Back out there, first date

The first official try at dating was a bit of a disaster.  Fearful of dating sites, I thought I would start out with someone I’ve known a very long time.  A man who had kids the same ages as mine.  I had worked with his wife years ago, and they’d actually socialized at my house, but had divorced about 10 years ago.  I knew him … so no worries about his sanity.   Call him Fred.

So Fred had asked me out several times in the past year or so, and I’d always declined.  The invitations were to stop by his place for a drink, or hey, the kids will be home on the weekend, why don’t you come over and see them.  I never felt inclined to do so, simply because he wasn’t my type.  So, one night I’m out for dinner with a friend, and my friend says to me, “The next time someone asks – go.  Don’t over analyze, don’t think twice, just go with the flow.” Ironically, after we finished dinner and as I am heading home, I duck into the grocery store, and there he is – Fred.  And, as always he says – come over for a drink.  Just a quick one, before you head home.  I say yes.

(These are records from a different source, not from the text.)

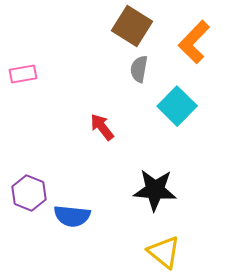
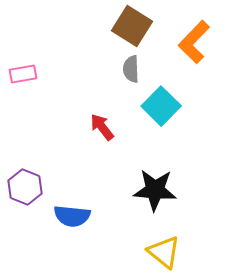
gray semicircle: moved 8 px left; rotated 12 degrees counterclockwise
cyan square: moved 16 px left
purple hexagon: moved 4 px left, 6 px up
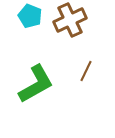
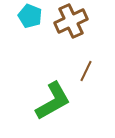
brown cross: moved 1 px right, 1 px down
green L-shape: moved 17 px right, 17 px down
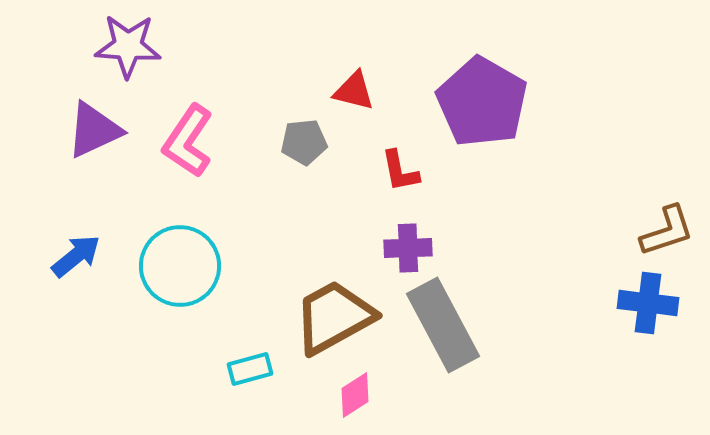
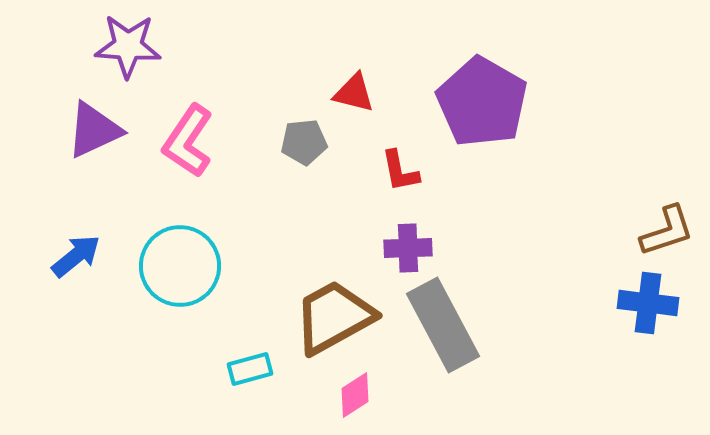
red triangle: moved 2 px down
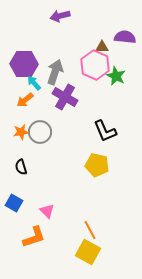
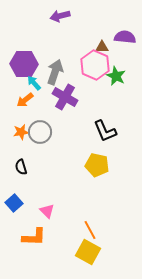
blue square: rotated 18 degrees clockwise
orange L-shape: rotated 20 degrees clockwise
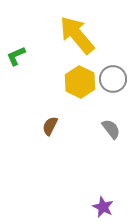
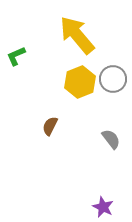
yellow hexagon: rotated 12 degrees clockwise
gray semicircle: moved 10 px down
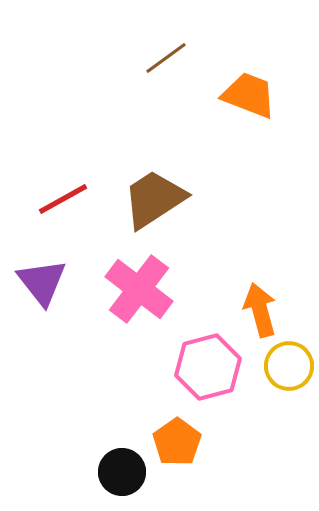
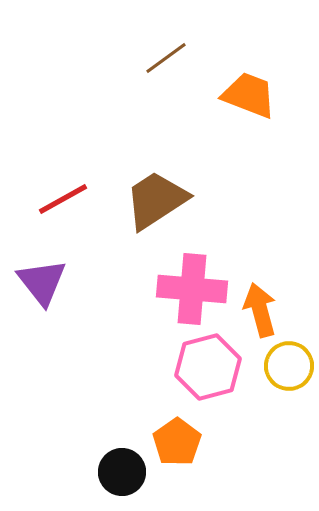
brown trapezoid: moved 2 px right, 1 px down
pink cross: moved 53 px right; rotated 32 degrees counterclockwise
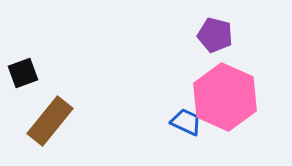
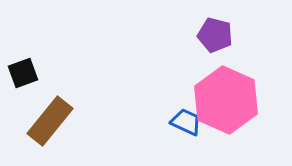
pink hexagon: moved 1 px right, 3 px down
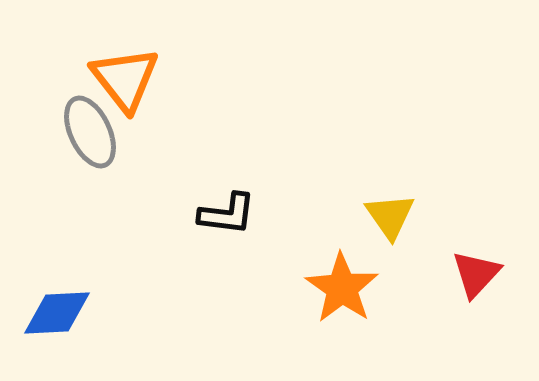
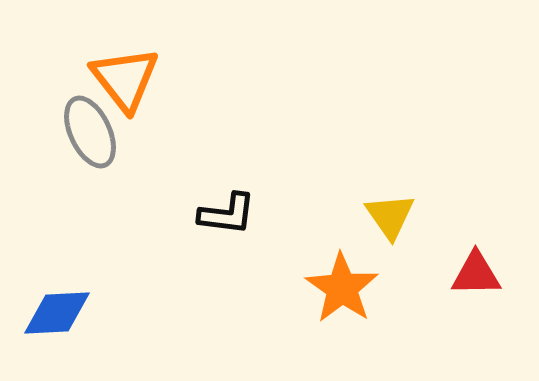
red triangle: rotated 46 degrees clockwise
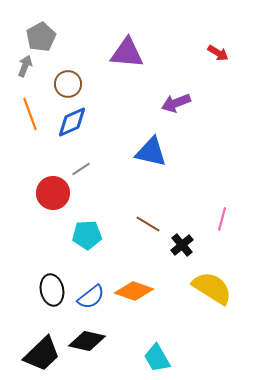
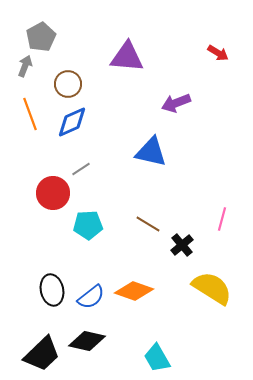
purple triangle: moved 4 px down
cyan pentagon: moved 1 px right, 10 px up
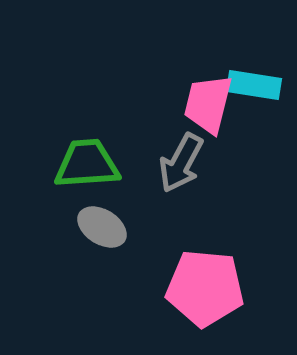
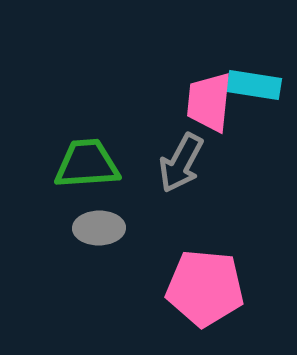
pink trapezoid: moved 1 px right, 2 px up; rotated 8 degrees counterclockwise
gray ellipse: moved 3 px left, 1 px down; rotated 33 degrees counterclockwise
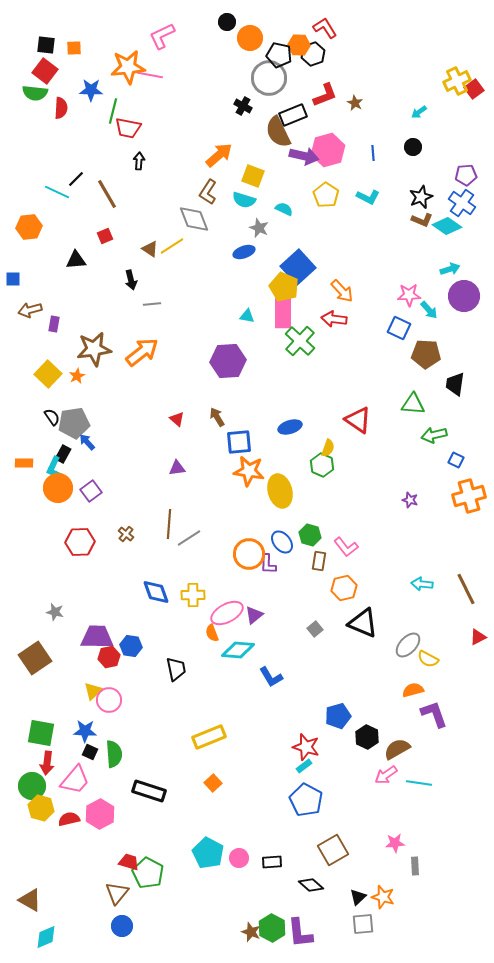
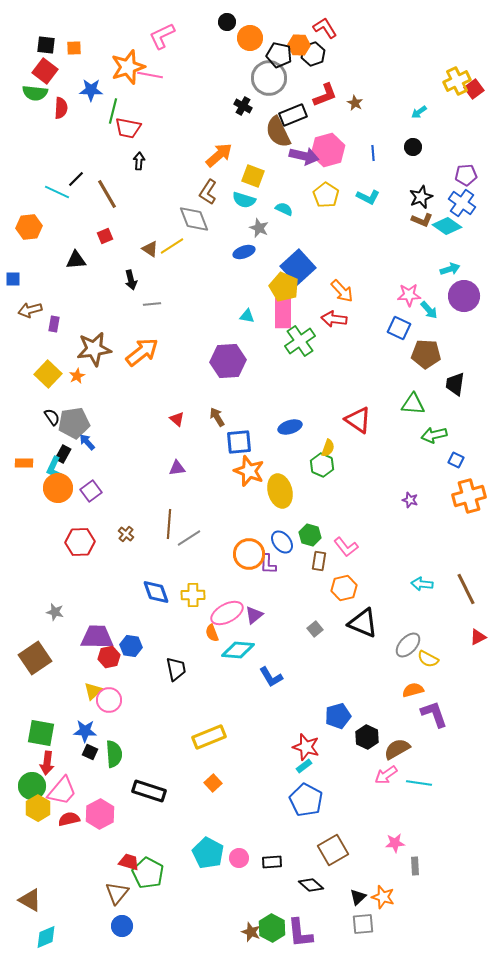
orange star at (128, 67): rotated 12 degrees counterclockwise
green cross at (300, 341): rotated 12 degrees clockwise
orange star at (249, 471): rotated 12 degrees clockwise
pink trapezoid at (75, 780): moved 13 px left, 11 px down
yellow hexagon at (41, 808): moved 3 px left; rotated 15 degrees clockwise
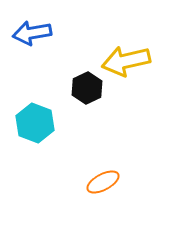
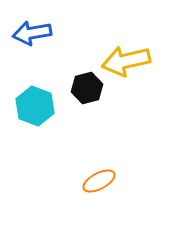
black hexagon: rotated 12 degrees clockwise
cyan hexagon: moved 17 px up
orange ellipse: moved 4 px left, 1 px up
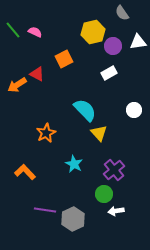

Looking back I realize that my concern had always been that by going to his house I would lose all my power.  Just like when you get into a car as a passenger, you cede control to the driver.  I am, most assuredly, a control freak.  So, it was outside of my comfort zone, especially on a sort of informal first date, to spend it in a man’s home, and yet I made it through.

As I left his house a couple of hours later, Fred asked me if we could get together again, and I said sure.  It had been a pleasant evening, we had lots in common, why not?  By the time I got home I was plagued by guilt, filled with doubt and all the emotions associated with infidelity (at least I think that’s what it was).  Was it right, what would the kids think, what was I doing, what would Kevin think, what would my friends think, was I even ready?  The emotional churn was exhausting.  But at the end of it remained the ultimate and most important question: did I, do I, want to be alone for the rest of my life?  I knew and I know that I don’t.

So I resolved to give this a dating thing with Fred a try.  A day or so later he asked me out for the second time to a party set a couple of weeks away.  I accepted, totally unaware he was taking me to a family pre-Christmas party.  Who does that on a second date?

A Question or Two

It’s odd how few people feel comfortable asking the things they really want to ask.  It takes a brave person to do so.  I mean, how often have you been in conversation with someone and in the back of your mind you have a question you would so love to ask, but you know it would likely be overstepping the bounds of good taste, privacy, or appropriateness, and so the question goes unspoken.

Interestingly, last week I had a conversation with a woman who dropped the pretence and asked me some of those questions.  It caught me off guard, but nevertheless, I answered her as best I could.  By way of background, she is married, does have children, and whether her marriage is ideal or not, I don’t know – I don’t  know her well enough.  Maybe that’s why she could ask me those questions.

She asked, “What do you miss the most?”  I answered, “A number of things, intimacy will always be high on the list, but there are so many other things.  Having a warm body to snuggle into when I am cold, exchanging a knowing glance about someone or something absurd, the warmth and banter of debate and discussion, silent companionship, having a reason to rush home … so many things.”

She asked, “What do you find the hardest.”  I answered, “Simply adjusting.  Sounds like a cop out but it’s not.  The adjusting never seems to stop.  I had to adjust to living alone, to living on less, to looking after everything – and I still am.  It all takes effort, and it gets tiring having to work at things especially when you don’t have the energy or inclination to do it.  The hardest thing for me has been adjusting: physically, mentally, emotionally.”

She asked, “Don’t you find it less stressful only having to worry about yourself?”  I answered, “It’s not that simple. I still worry about my family and friends.  I especially worry about my family; because I have had such an intense loss, it feels like at any time someone else could be wrenched from my life.  That sense of grief is indescribable, and as close to unbearable as anything I’ve ever faced.  So I do still worry.  Is it less stressful being on my own?  Sure, in some ways.  I don’t have to factor in another person’s views, needs, feelings, calendar.  It’s just about me, so that’s easier for sure, but I don’t consider this a glamorous or desirable state, because I didn’t ever want to be here.”

She asked, “Would you ever join a dating site?”  I answered, “If you are asking –  have I joined one, then the answer is no.  And, for the future, I can’t see me joining one.  Right now I’m not looking for a relationship, and I have plenty to keep me busy.  I’ve heard so many stories, and from people I know, about the predators on those sites, chatting you up and then asking for cash.  It just isn’t worth it for me.  I know that there are some good, strong relationships that can come out of them and so they serve a purpose for some, but just not for me.”

She asked a few more questions but the conversation ended pretty soon after with me gently admonishing her.  “The grass isn’t always greener – just like the saying goes.  I bet your life is a little chaotic right now and by comparison mine looks pretty good.  But trust me, I’d give so very, very much to have that chaos back.  Don’t wish your time and love away.”

And I didn’t cry once through the whole conversation.